The Independent’s Economics Editor Elucidates Article 50 for LSST
Ben Chu is The Independent’s worldwide respected Economics Editor. Holding a high global ranking for his first rate reporting and research abilities, few can match his editorial style and passion. He has reported from China, Taiwan, Germany, France and Switzerland and also Ireland. Ben is the author of the widely acclaimed book: Chinese Whispers – why everything you’ve heard about China is wrong.
Photo source: Ben Cru’s own
Ben Cru writes for LSST News:
The immediate financial implications of Theresa May’s Article 50 letter are unlikely to be very dramatic.
The date of the delivery of the Prime Minister’s missive to European Council President Donald Tusk was revealed by ministers on 20 March – offering the dopiest of traders time to “price in” the event. The reality is that markets had already done that anyway after parliamentary resistance to Article 50’s launch finally crumbled.

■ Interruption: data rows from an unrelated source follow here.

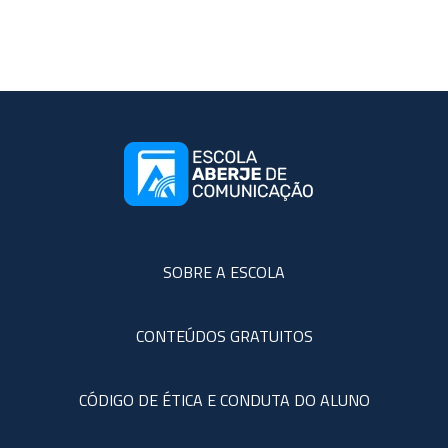
SOBRE A ESCOLA
CONTEÚDOS GRATUITOS
CÓDIGO DE ÉTICA E CONDUTA DO ALUNO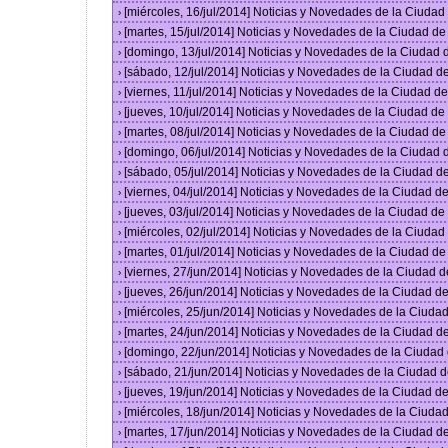
[miércoles, 16/jul/2014] Noticias y Novedades de la Ciuda
›
[martes, 15/jul/2014] Noticias y Novedades de la Ciudad d
›
[domingo, 13/jul/2014] Noticias y Novedades de la Ciudad
›
[sábado, 12/jul/2014] Noticias y Novedades de la Ciudad 
›
[viernes, 11/jul/2014] Noticias y Novedades de la Ciudad 
›
[jueves, 10/jul/2014] Noticias y Novedades de la Ciudad d
›
[martes, 08/jul/2014] Noticias y Novedades de la Ciudad d
›
[domingo, 06/jul/2014] Noticias y Novedades de la Ciudad
›
[sábado, 05/jul/2014] Noticias y Novedades de la Ciudad 
›
[viernes, 04/jul/2014] Noticias y Novedades de la Ciudad 
›
[jueves, 03/jul/2014] Noticias y Novedades de la Ciudad d
›
[miércoles, 02/jul/2014] Noticias y Novedades de la Ciuda
›
[martes, 01/jul/2014] Noticias y Novedades de la Ciudad d
›
[viernes, 27/jun/2014] Noticias y Novedades de la Ciudad
›
[jueves, 26/jun/2014] Noticias y Novedades de la Ciudad 
›
[miércoles, 25/jun/2014] Noticias y Novedades de la Ciud
›
[martes, 24/jun/2014] Noticias y Novedades de la Ciudad 
›
[domingo, 22/jun/2014] Noticias y Novedades de la Ciuda
›
[sábado, 21/jun/2014] Noticias y Novedades de la Ciudad 
›
[jueves, 19/jun/2014] Noticias y Novedades de la Ciudad 
›
[miércoles, 18/jun/2014] Noticias y Novedades de la Ciud
›
[martes, 17/jun/2014] Noticias y Novedades de la Ciudad 
›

The key economic significance of this moment is actually political. The two-year cut-off point for these talks means that the hourglass has been upturned.
And whatever Brexiteers say, the UK has far more to lose economically than the EU if the clock runs down and there is no “comprehensive” trade deal by March 2019.
It’s true that the terms of Article 50 allow for an extension for talks if both sides agree to allow it. It’s even possible that Article 50 is legally revocable by the UK. But law and politics are separate things.
There could be a transitional deal, enabling the existing trade status quo to continue after 2019 while the details of the new arrangement continue to be hammered out.
Some noisy and influential Brexiteers are even already agitating for a “no deal” departure, where Britain would simply choose to trade on the most basic of World Trade Organisation terms with the rest of the 27 members of the EU.
There would be instant and intrusive customs checks at the border, creating long backlogs of lorries and disruption to UK industrial supply chains.
If a sense crystallises that this is going to be the destination in the coming months, financial markets could get volatile.
That’s why some financial analysts think sterling could have considerably further to fall against the dollar.
Another 15 per cent decline in the currency would push up the rate of inflation still further, putting another constraint on consumer spending.
Additional business investment would probably be frozen too if we seem to be heading in the direction of a “cliff-edge” Brexit.
This would drag down the overall growth rate, possibly towards zero.
Brexiteers, emboldened by the robustness of the economy since last June’s vote when many economists warned of a recession, will dismiss this as more crying of wolf. But they should remember that in that fable the issue was one of timing, rather than substance. The predator really did arrive in the end.
Ben offers LSST an abridged version of his article that originally appeared in The Independent.
Read more at: http://www.independent.co.uk/author/ben-chu
Follow Ben on Twitter: @Benchu_
Note from the Deputy CEO:
I personally send Ben my heart-felt gratitude for taking out his time for connecting with LSST and acknowledging our proud partnerships with London Metropolitan University and University of West London.
Ben’s editorial stance indicates that numbers have meaning only in context – and that context is almost always impossible without comparisons to other numbers. His work is valuable and useful as it is based on valid-information rather than pondered-disinformation.
Brexit will take at least two years to process. It is worth noting that no country has ever left the EU before and that the consequences of Brexit and its aftermath are yet to be discovered. Yet, the media voice, en masse, will play a large part on the psychological mood-sets of key stakeholders.
I request students and staff to utilise Ben’s first-class work to assist with research, debate and professional growth.